-------- Input data --------

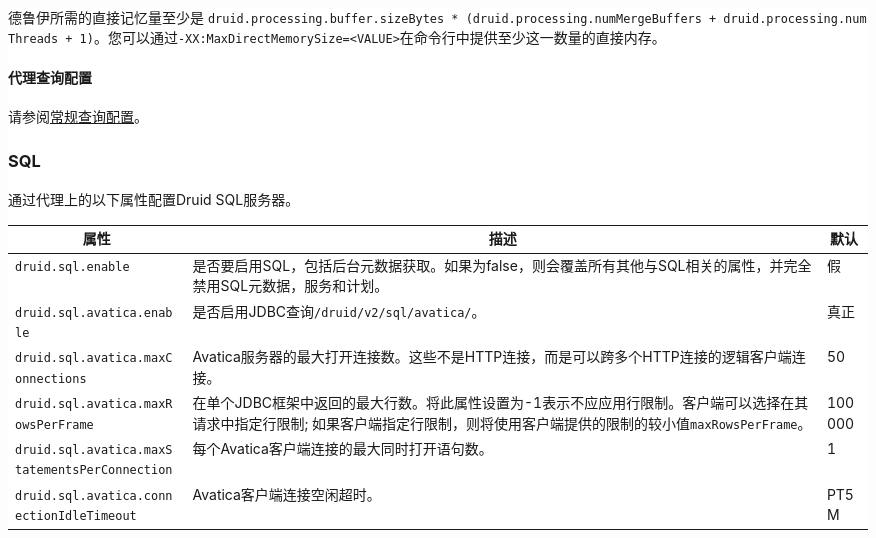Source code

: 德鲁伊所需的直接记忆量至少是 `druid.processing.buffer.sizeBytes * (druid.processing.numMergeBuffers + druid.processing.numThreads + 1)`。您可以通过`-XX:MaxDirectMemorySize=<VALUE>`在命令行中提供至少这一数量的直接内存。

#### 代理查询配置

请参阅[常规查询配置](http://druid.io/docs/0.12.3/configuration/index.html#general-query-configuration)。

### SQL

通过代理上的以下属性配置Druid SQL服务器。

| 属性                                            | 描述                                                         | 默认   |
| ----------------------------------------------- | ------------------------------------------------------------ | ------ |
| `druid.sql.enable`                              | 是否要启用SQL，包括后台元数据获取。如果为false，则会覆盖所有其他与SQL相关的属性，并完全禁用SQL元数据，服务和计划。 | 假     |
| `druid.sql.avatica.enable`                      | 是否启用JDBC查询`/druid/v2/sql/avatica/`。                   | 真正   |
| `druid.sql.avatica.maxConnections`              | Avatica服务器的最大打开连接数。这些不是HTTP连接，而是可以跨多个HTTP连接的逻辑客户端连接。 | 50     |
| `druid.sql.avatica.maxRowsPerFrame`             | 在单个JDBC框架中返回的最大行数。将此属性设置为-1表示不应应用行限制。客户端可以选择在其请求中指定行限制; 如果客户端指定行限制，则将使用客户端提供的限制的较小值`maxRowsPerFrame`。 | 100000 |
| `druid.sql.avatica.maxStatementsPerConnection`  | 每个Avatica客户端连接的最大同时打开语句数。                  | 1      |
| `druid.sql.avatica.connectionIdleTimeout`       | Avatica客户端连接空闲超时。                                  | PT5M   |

--------
-------- Input data --------

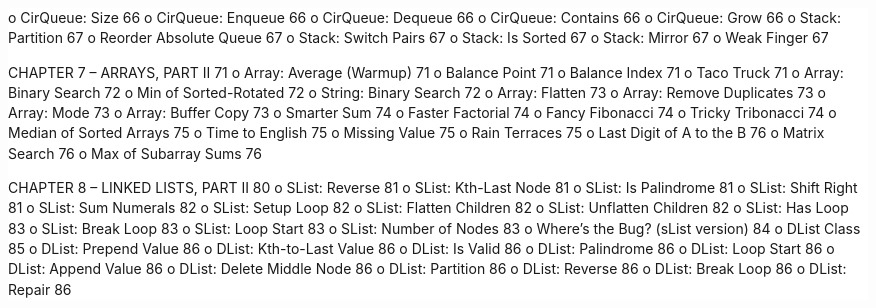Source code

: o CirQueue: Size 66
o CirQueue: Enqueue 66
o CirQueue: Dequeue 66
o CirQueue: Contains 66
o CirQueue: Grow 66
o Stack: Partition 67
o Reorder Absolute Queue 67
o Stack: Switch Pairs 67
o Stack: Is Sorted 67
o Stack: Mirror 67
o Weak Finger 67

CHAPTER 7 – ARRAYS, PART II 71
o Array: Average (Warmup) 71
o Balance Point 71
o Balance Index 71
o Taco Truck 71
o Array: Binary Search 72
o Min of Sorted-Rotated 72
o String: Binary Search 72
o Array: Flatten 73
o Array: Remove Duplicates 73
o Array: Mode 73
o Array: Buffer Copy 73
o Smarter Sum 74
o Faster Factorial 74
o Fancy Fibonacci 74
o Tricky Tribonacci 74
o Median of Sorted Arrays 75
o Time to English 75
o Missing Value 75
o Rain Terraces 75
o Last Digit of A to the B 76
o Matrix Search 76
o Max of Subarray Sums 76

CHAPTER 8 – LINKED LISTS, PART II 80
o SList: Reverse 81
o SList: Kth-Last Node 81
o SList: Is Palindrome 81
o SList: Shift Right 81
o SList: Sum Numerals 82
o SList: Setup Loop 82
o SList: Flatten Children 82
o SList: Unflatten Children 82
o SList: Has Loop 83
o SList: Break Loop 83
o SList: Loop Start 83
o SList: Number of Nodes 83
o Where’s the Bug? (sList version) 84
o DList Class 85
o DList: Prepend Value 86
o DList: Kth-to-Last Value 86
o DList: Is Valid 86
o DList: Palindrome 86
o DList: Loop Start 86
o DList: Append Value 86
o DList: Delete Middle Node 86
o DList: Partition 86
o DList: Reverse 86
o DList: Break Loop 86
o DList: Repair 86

--------

Please say how many lines in the entries hold the string "DList". Give only the number.

12